------ Input data ------

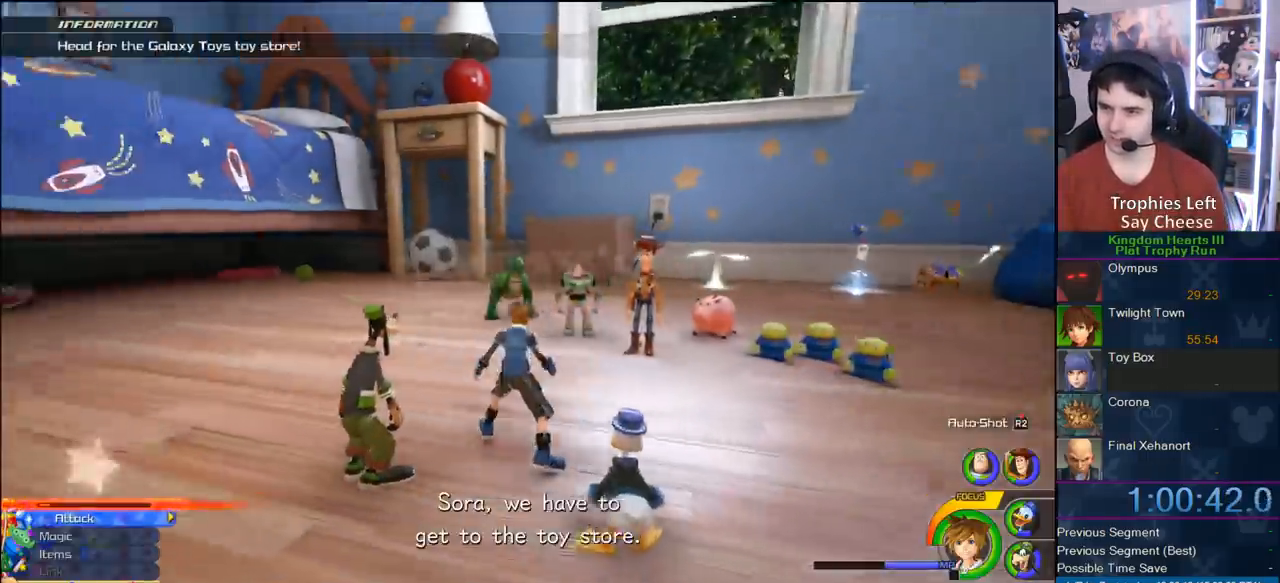
{"buttons": [], "left_stick": "up", "right_stick": "center", "button_events": [[250, "SQUARE", "down"], [350, "SQUARE", "up"]]}
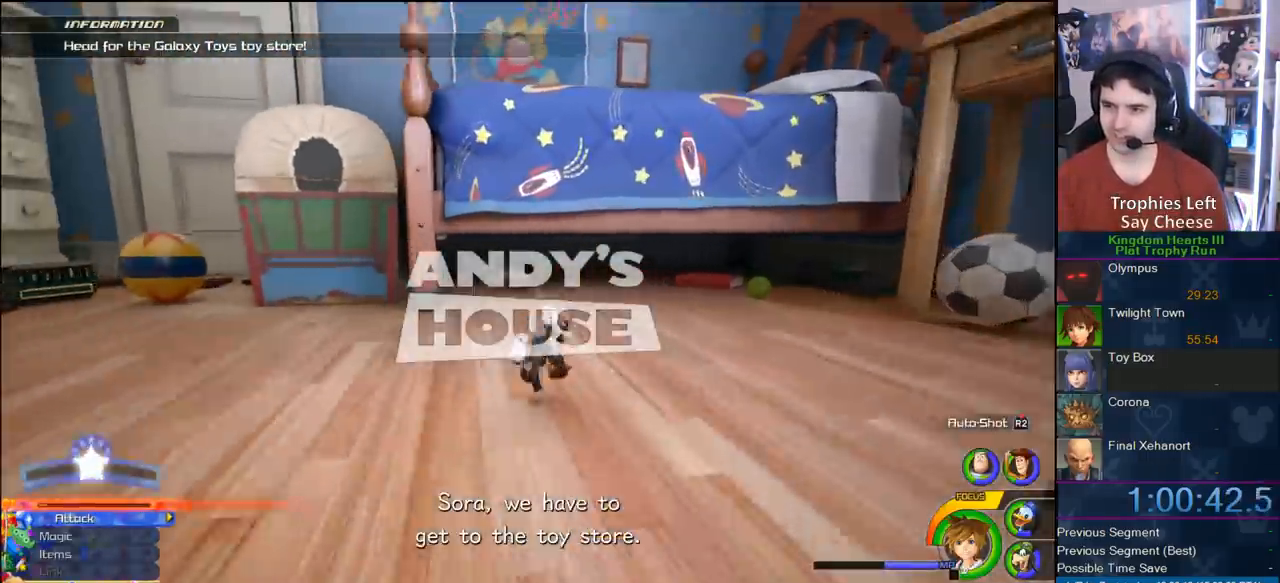
{"buttons": [], "left_stick": "up", "right_stick": "center", "button_events": [[350, "SQUARE", "down"], [450, "SQUARE", "up"]]}
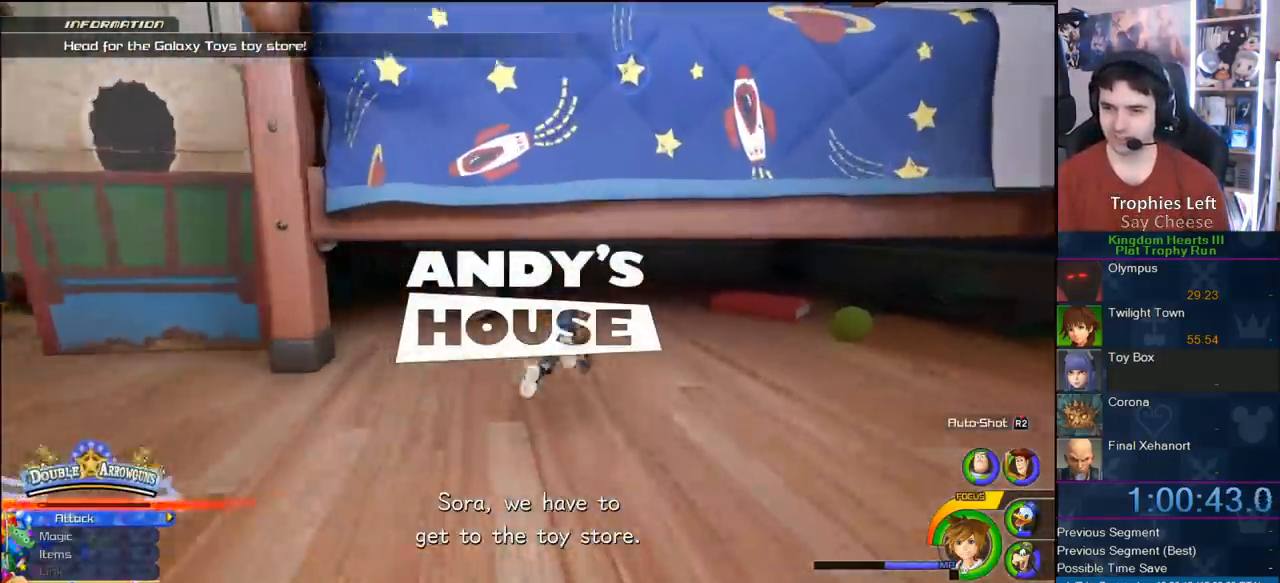
{"buttons": ["SQUARE"], "left_stick": "up-left", "right_stick": "center", "button_events": [[467, "SQUARE", "down"]]}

------

Restate the data above word for word, omitting every picture.

{"buttons": [], "left_stick": "up", "right_stick": "center", "button_events": [[250, "SQUARE", "down"], [350, "SQUARE", "up"]]}
{"buttons": [], "left_stick": "up", "right_stick": "center", "button_events": [[350, "SQUARE", "down"], [450, "SQUARE", "up"]]}
{"buttons": ["SQUARE"], "left_stick": "up-left", "right_stick": "center", "button_events": [[467, "SQUARE", "down"]]}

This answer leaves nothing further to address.